Some might have seen the videos of Microsoft PhotoSynth. That of course makes many people go all “ooooh, must, have!”.

Actually, the videos from University of Washingtons PhotoTour are much more impressive. And it actually tells you how it works. Read the PDF of the paper published at this years SigGRAPH, also linked from that site, for more details.

The Microsoft video only shows the UI; while the Washington video gives a bit more information, but still doesn’t really talk about the “backend requirements”. You can get some facts from the published paper, though.

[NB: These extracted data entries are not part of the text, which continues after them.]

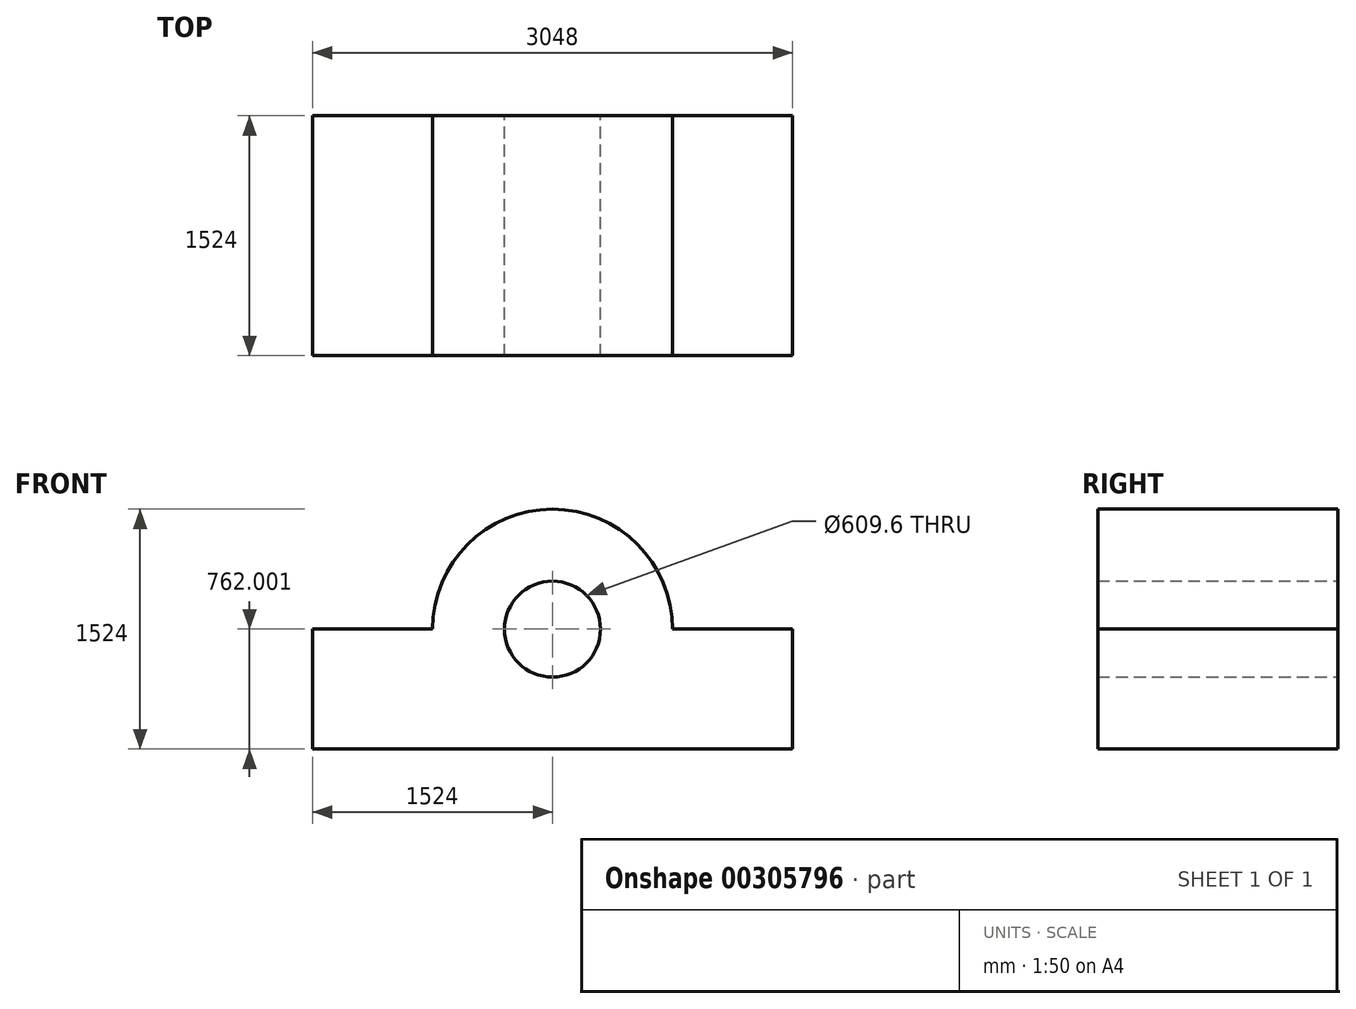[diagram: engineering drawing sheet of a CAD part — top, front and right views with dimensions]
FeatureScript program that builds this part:
annotation { "Feature Type Name" : "Feature", "Feature Type Description" : "" }
export const myFeature = defineFeature(function(context is Context, id is Id, definition is map)
    precondition{}
    {
        {
            var Q0;
            Q0=qCreatedBy(makeId("Front.planeOp"),FACE);
            var sketch = newSketch(context, id + "F0", { "sketchPlane" : qUnion([Q0])});
            skLineSegment(sketch, "E0", {"start": v(-1920.58, 457.46) * mm, "end": v(-1920.58, -304.54) * mm});
            skLineSegment(sketch, "E1", {"start": v(-1920.58, -304.54) * mm, "end": v(1127.42, -304.54) * mm});
            skLineSegment(sketch, "E2", {"start": v(1127.42, -304.54) * mm, "end": v(1127.42, 457.46) * mm});
            skLineSegment(sketch, "E3", {"start": v(1127.42, 457.46) * mm, "end": v(365.42, 457.46) * mm});
            skLineSegment(sketch, "E4", {"start": v(-1920.58, 457.46) * mm, "end": v(-1158.58, 457.46) * mm});
            skArc(sketch, "E5", {"start": v(365.42, 457.46) * mm, "mid": v(-396.58, 1219.46) * mm, "end": v(-1158.58, 457.46) * mm});
            skCircle(sketch, "E6", {"center": v(-396.58, 457.46) * mm, "radius": 304.8 * mm});
            skSolve(sketch);
        }
        {
            var Q0;
            Q0=makeQuery(id+"F0.imprint","IMPRINT",FACE,{"disambiguationData":[TD([[makeQuery(id+"F0.imprint","IMPRINT",EDGE,{"derivedFrom":sQuery(id+"F0.wireOp",EDGE,"E0")}),1.0]])]});
            extrude(context, id + "F1", {"entities" : qUnion([Q0]), "depth" : 1524 * mm, "symmetric" : true});
        }
    });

Basically it’s a smart combination of existing technologies, together with some good optimization (I guess). It uses SIFT feature extraction and matching (use also by panotools: autopano-sift, but unfortunately this is patent encumbered in the US; I doubt it’s patentable in Germany because of it’s very mathematic nature) and basically does the same as panorama tools, except in 3D - using “Structure from Motion” approaches.

So you might wonder why I still call this vapourware, when there is a sigGRAPH paper backing it, and an interesting demo?

Well, in the paper they mentioned their test machine to be a 3.4 GHz computer. And that the Notre Dame photoset took two week to process, and that 597 of the 2635 images were actually placed; the others maybe had too much other stuff on them, or didn’t match properly.

This yields the impression that for this to work you need

  1. lots of CPU time
  2. lots of well-suited images (clean projection, not too many moving people on it etc.)
  3. no gaps inbetween pictures, but a complete covering

I don’t want to talk down the scientific work done here, but the Microsoft annoucement makes it sound (well, just look at who they imply in the video that their users are) like it would be a product for everyone to use within a year. It won’t. Thats why I call it vapourware.

It’s good research, but not a realistic product.

It will be very interesting for professionals, however. They can set their camera to a well-behaved angle (no fisheye; I don’t expect the software to like fisheye artifacts much) and take tons of photos, trying to cover all of a building. The software will then eventually allow them to construct and texture a 3D model, with some weeks of computation.

The viewer is still interesting, for data sets computed by someone with access to excess CPU power. E.g. for a company to offer virtual sightseeing.